• **ACTION ITEM**
The line containing "photomicrograph of neoplastic" marks the end: output every line of the data up to it, and that line too, exactly as written.

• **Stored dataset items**
• • •
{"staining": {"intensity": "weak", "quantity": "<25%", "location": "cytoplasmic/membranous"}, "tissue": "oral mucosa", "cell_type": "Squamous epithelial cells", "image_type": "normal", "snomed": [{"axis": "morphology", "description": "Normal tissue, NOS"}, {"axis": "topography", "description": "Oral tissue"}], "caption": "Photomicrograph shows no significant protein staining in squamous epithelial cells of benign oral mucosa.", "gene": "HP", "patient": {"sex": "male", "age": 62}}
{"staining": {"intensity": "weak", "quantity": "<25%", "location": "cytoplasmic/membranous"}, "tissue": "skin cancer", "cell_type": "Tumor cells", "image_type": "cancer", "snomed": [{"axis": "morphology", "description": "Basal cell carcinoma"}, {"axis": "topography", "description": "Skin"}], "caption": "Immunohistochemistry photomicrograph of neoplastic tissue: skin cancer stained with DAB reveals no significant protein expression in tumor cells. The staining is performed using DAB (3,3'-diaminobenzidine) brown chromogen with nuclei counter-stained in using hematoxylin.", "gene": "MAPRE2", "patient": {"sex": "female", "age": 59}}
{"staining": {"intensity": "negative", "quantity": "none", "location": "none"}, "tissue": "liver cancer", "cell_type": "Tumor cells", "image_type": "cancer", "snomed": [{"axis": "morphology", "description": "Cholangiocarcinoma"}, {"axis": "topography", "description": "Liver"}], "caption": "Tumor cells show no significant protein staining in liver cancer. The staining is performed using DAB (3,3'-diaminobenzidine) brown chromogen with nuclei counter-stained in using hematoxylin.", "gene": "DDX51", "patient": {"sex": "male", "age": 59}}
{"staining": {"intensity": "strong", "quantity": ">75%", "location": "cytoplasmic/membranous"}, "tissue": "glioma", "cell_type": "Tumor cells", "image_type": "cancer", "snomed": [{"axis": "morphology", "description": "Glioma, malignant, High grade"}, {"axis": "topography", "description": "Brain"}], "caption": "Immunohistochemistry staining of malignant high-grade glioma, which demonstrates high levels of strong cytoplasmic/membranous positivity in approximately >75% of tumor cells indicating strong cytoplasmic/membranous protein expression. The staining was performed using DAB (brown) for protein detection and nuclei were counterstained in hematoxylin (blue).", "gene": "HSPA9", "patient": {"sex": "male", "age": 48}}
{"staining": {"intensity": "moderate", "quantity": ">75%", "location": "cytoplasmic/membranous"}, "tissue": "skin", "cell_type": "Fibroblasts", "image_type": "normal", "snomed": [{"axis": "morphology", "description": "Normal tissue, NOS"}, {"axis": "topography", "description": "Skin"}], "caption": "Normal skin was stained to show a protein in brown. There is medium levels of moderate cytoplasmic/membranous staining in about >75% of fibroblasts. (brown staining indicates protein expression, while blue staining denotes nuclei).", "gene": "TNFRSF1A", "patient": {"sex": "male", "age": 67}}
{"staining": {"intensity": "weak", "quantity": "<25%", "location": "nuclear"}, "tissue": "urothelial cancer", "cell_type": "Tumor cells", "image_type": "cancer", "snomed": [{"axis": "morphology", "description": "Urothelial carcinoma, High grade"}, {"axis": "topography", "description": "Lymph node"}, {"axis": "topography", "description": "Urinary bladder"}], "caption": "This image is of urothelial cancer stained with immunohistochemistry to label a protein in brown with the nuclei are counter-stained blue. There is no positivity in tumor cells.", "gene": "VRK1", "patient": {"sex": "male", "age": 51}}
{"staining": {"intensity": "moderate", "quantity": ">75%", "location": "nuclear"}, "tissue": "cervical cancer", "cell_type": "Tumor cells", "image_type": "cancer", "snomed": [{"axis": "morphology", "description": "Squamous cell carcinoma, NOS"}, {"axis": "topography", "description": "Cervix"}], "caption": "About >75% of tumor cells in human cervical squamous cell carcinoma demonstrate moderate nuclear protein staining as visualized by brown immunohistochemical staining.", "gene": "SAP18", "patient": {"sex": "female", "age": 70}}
• • •
• **OUTPUT FOR THIS EXERCISE**
{"staining": {"intensity": "weak", "quantity": "<25%", "location": "cytoplasmic/membranous"}, "tissue": "oral mucosa", "cell_type": "Squamous epithelial cells", "image_type": "normal", "snomed": [{"axis": "morphology", "description": "Normal tissue, NOS"}, {"axis": "topography", "description": "Oral tissue"}], "caption": "Photomicrograph shows no significant protein staining in squamous epithelial cells of benign oral mucosa.", "gene": "HP", "patient": {"sex": "male", "age": 62}}
{"staining": {"intensity": "weak", "quantity": "<25%", "location": "cytoplasmic/membranous"}, "tissue": "skin cancer", "cell_type": "Tumor cells", "image_type": "cancer", "snomed": [{"axis": "morphology", "description": "Basal cell carcinoma"}, {"axis": "topography", "description": "Skin"}], "caption": "Immunohistochemistry photomicrograph of neoplastic tissue: skin cancer stained with DAB reveals no significant protein expression in tumor cells. The staining is performed using DAB (3,3'-diaminobenzidine) brown chromogen with nuclei counter-stained in using hematoxylin.", "gene": "MAPRE2", "patient": {"sex": "female", "age": 59}}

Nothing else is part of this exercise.